Professor Dr. Achim Spiller räumt ein, dass das Überleben für die einzelnen Bio-Unternehmen gegenwärtig „herausfordernd“ sein könne. Aber der Wissenschaftler von der Georg-August-Universität Göttingen betont: „Ich bin optimistisch für den Bio-Markt.“

Wertewandel bleibt
Preiskrisen mit vergleichbaren, wenngleich nicht ganz so ausgeprägten Problemen habe es schließlich in der Vergangenheit des Öfteren gegeben. Daran erinnert Spiller. Zuletzt sei das 2008 der Fall gewesen, und das habe zu einer Delle geführt. 2010 sei das Bio-Wachstum jedoch weitergegangen. Er ist überzeugt: „Jetzt wird die Delle tiefer sein, vielleicht auch etwas länger dauern.“ Mittel- bis langfristig spreche hingegen vieles für ein weiteres Wachstum. Schließlich sei der Treiber auf Verbraucherseite ein grundlegender Wertewandel in der Gesellschaft inklusive einer wachsenden Bedeutung von Umwelt- und Klimaschutz.

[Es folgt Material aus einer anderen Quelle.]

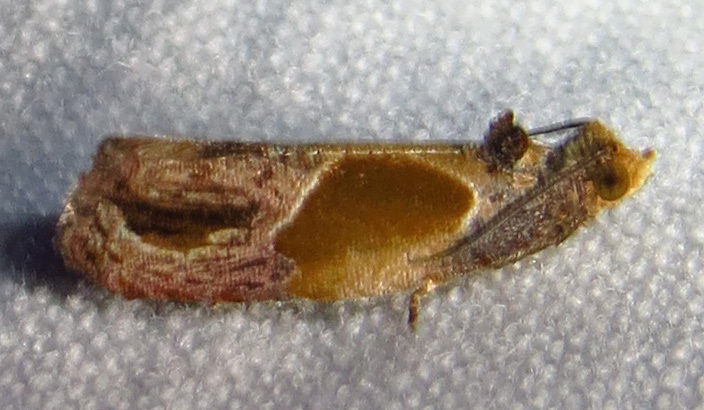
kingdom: Animalia
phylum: Arthropoda
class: Insecta
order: Lepidoptera
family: Tortricidae
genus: Eumarozia
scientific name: Eumarozia malachitana
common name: Sculptured moth
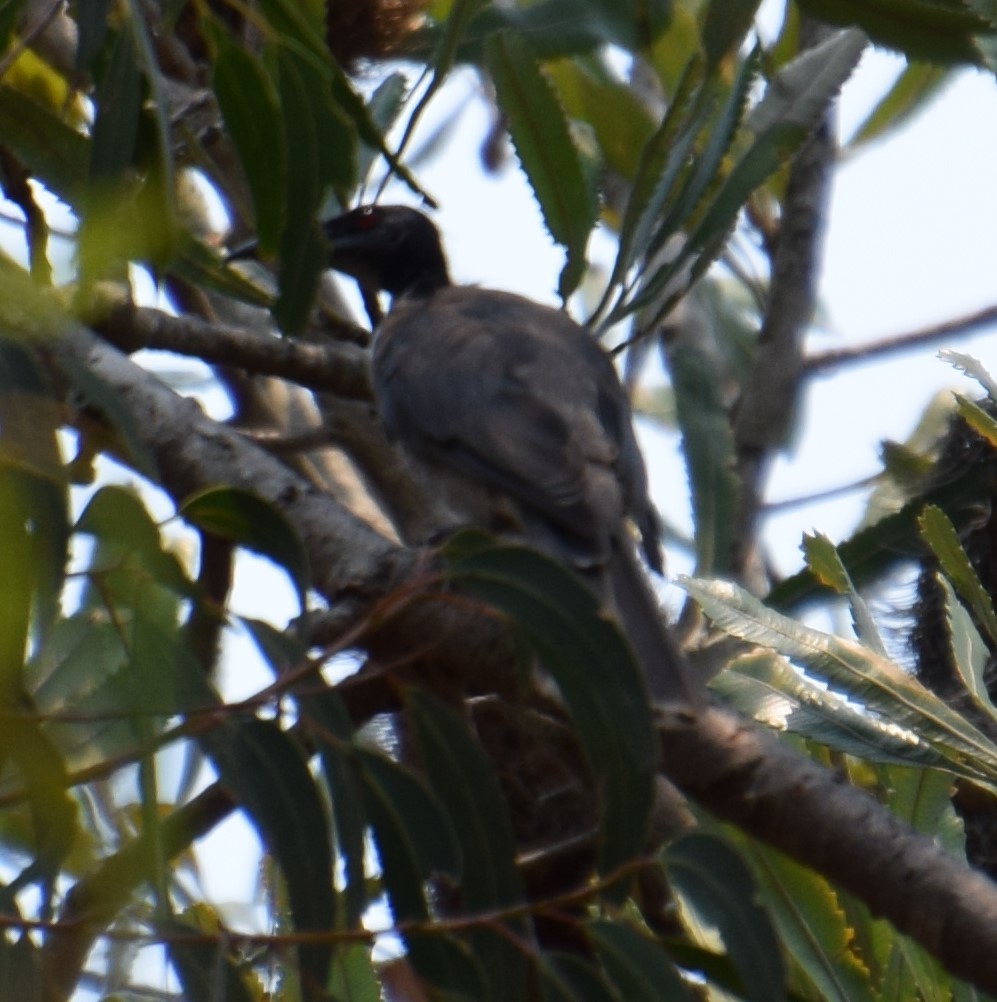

Mit dieser Einschätzung schwimmen Spiller und BNN-Frau Jäckel auf einer Wellenlänge. „Selbst wenn Kunden aktuell eher zu den günstigeren Handelsmarken greifen, greifen sie immer noch zu Bio. Bio bleibt. Gerade jetzt“, meint Jäckel. Demzufolge sollten weder sinkende Umsatzzahlen im Bio-Fachhandel noch das Schutzschirmverfahren für die Super-Bio-Markt AG überbewertet werden. Auch Vorstandsvorsitzender Michael Radau von der Super-Bio-Markt AG ist sich sicher, authentische bio-regionale Lebensmittel seien auf lange Sicht für immer mehr Menschen attraktiv.